Wer profitiert noch von Befreiungen? Nur religiöse Gemeinschaften mit dem Status einer körperschaftlichen öffentlich-rechtlichen Einrichtung – wie die katholische oder evangelische Kirche – behalten ihre Steuerfreiheit für Gebäude, die der Gottesverehrung, Bildung oder Verwaltung dienen. Dazu zählen Kirchen, konfessionelle Schulen, Kindertagesstätten, Pfarrhäuser und Friedhöfe. Andere religiöse oder weltanschauliche Gruppen ohne diesen Sonderstatus verlieren ihre bisherigen Befreiungen.

Auch öffentliche Infrastruktur bleibt steuerbefreit, etwa Straßen, Wege, staatliche Schulen, Universitäten, Krankenhäuser sowie landwirtschaftliche Flächen, die für Lehre oder Forschung genutzt werden. Gemischt genutzte Immobilien jedoch – etwa ein Gebäude, das teils gewerblich, teils für gemeinnützige Zwecke dient – werden nur noch anteilig befreit. Der steuerpflichtige Teil unterliegt nun der vollen Abgabe.

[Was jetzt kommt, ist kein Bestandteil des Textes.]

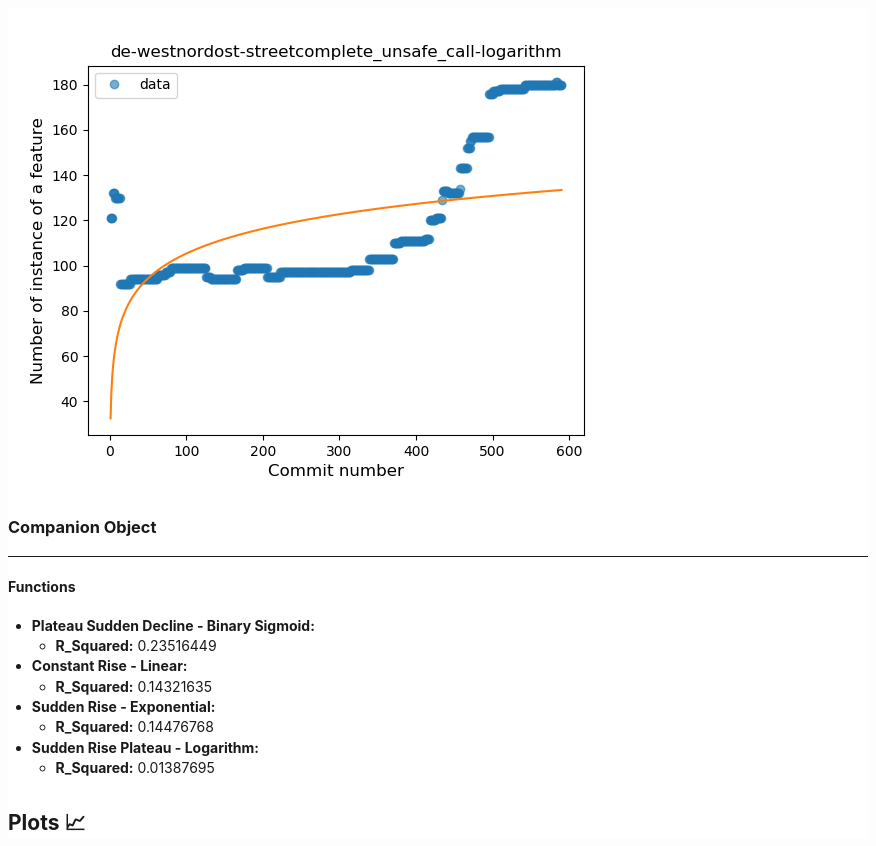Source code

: ![de-westnordost-streetcomplete T6](../plots/de-westnordost-streetcomplete_unsafe_call_T6.png)
### <a name="companion_object">Companion Object</a>
----
#### Functions
* **Plateau Sudden Decline - Binary Sigmoid:** ![equation](http://latex.codecogs.com/svg.latex?%5Cfrac%7B-14.505137%7D%7B1%20&plus;%20%5Cepsilon%5E%28-64.14647%28x%20-6.126209%29%29%7D%20&plus;%2048.0)
    * **R_Squared:** 0.23516449
* **Constant Rise - Linear:** ![equation](http://latex.codecogs.com/svg.latex?0.006668x%20&plus;%2031.671952)
    * **R_Squared:** 0.14321635
* **Sudden Rise - Exponential:** ![equation](http://latex.codecogs.com/svg.latex?-1291.011451x%5E%7B1.00112%7D%20&plus;%2027.630602)
    * **R_Squared:** 0.14476768
* **Sudden Rise Plateau - Logarithm:** ![equation](http://latex.codecogs.com/svg.latex?2.176045%5Clog_%7B411.07075%7D%28x%29%20&plus;%2031.694713)
    * **R_Squared:** 0.01387695

**Plots** :chart_with_upwards_trend:
-----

Föderale Unterschiede verschärfen die Lage Obwohl sich elf Bundesländer an den neuen Bundesrichtlinien orientieren, bleiben Bewertungsmodelle und Hebesätze kommunal unterschiedlich. Viele Gemeinden, selbst unter Haushaltsdruck, setzen die Reformen strikt um – Verhandlungsspielräume für Betroffene gibt es kaum.

Die Folgen: Höhere Kosten, strengere Kontrollen, mehr Bürokratie Landwirte müssen sich auf spürbar höhere Abgaben einstellen, während religiöse Gruppen ohne öffentlich-rechtlichen Status zusätzliche finanzielle Belastungen fürchten. Für die Kommunen bedeutet die Reform zwar klarere, aber oft auch höhere Einnahmen aus der Grundsteuer. Die Umstellung auf das neue System bringt für viele Eigentümer nicht nur finanzielle Härten mit sich, sondern auch einen deutlich höheren Verwaltungsaufwand. Wer bisher von niedrigen Steuern oder großzügigen Befreiungen profitierte, muss sich nun an die neuen Berechnungsgrundlagen anpassen.